At around 5:30 in the evening of the same day
when Atty. Alano boarded the vessel, he noticed
that some repairs were being done on the engines.
The vessel departed at about 11:00 p.m. with only
one engine running.
After an hour of slow voyage, the vessel stopped
and dropped its anchor. After half an hour, some
passengers demanded that they be allowed to return
to Cebu City for they were no longer willing to
proceed to Cagayan De Oro City.
Thus, the vessel headed back to Cebu City. In
Cebu City, Atty. Alano and the other passengers
of the MV Asia were allowed to disembark.
Thereafter, the vessel proceeded to Cagayan De
Oro City. On the following day, Atty. Alano boarded
another vessel owned and operated by Asia Shipping.
On account of the failure of MV Asia to transport
him to Cagayan De Oro City on 12 November 1991,
Atty. Alano filed a complaint for damages against
Asia Shipping.
After trial on the merits, the trial court dismissed
the complaint on the ground that Asia Shipping
did not exclude Atty. Alano from the trip of the
MV Asia. If he was left behind, it was because
of his fault or negligence.

[Records]

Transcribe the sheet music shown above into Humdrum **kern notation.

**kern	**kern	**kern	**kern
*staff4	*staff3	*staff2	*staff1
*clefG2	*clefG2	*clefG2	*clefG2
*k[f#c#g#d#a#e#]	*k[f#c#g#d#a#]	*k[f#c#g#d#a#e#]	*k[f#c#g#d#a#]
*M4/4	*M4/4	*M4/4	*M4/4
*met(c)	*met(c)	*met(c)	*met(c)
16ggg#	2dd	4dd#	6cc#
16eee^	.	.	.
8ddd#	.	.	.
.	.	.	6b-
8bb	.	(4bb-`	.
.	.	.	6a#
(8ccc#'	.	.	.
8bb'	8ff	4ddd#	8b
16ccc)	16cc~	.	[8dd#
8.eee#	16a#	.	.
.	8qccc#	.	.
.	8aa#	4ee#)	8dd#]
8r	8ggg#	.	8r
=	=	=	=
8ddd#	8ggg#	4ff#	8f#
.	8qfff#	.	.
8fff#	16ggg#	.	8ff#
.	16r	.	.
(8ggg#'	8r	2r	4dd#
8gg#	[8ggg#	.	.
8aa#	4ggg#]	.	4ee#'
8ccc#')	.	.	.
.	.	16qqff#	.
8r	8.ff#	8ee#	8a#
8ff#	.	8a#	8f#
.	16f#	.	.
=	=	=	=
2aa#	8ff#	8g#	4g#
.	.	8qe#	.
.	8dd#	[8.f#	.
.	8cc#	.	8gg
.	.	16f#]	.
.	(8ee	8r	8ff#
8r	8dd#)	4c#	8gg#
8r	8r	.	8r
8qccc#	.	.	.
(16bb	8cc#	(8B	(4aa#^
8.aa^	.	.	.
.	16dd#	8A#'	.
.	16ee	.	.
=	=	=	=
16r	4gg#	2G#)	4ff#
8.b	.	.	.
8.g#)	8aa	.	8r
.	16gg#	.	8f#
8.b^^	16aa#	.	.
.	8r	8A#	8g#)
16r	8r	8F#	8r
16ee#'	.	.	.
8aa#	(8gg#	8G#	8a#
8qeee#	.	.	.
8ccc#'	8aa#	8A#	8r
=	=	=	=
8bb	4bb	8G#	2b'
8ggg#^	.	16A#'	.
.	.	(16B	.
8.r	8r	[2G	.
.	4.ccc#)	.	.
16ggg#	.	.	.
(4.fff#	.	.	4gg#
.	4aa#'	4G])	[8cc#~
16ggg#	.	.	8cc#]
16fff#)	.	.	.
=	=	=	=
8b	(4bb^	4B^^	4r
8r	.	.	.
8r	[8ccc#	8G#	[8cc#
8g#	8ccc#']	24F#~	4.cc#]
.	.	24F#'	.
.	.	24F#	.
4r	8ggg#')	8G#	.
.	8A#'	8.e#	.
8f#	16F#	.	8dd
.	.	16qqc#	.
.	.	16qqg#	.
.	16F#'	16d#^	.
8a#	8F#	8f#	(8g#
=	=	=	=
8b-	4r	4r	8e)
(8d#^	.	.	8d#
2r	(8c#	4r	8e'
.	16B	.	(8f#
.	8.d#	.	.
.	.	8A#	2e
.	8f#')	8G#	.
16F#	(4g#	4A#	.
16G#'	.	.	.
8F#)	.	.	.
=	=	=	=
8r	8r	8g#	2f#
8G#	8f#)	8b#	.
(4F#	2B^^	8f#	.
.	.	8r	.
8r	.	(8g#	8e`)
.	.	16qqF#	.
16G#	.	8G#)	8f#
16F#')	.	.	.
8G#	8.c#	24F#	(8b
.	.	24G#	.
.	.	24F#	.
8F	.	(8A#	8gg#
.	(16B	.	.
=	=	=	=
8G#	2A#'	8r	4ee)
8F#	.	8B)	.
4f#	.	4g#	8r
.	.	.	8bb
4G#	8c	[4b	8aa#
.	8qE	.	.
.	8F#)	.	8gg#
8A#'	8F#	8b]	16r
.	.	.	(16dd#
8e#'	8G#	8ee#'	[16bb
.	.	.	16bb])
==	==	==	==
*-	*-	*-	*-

## PROBLEMS TO SOLVE
[a] In the case summary, about what time did the vessel leave?
[b] Copy out the case summary word for word, the stretch from "Thus, the vessel" through "by Asia Shipping.".

## RESULTS OF THE TASKS
[a] At about 11:00 p.m.

[b]
Thus, the vessel headed back to Cebu City. In
Cebu City, Atty. Alano and the other passengers
of the MV Asia were allowed to disembark.
Thereafter, the vessel proceeded to Cagayan De
Oro City. On the following day, Atty. Alano boarded
another vessel owned and operated by Asia Shipping.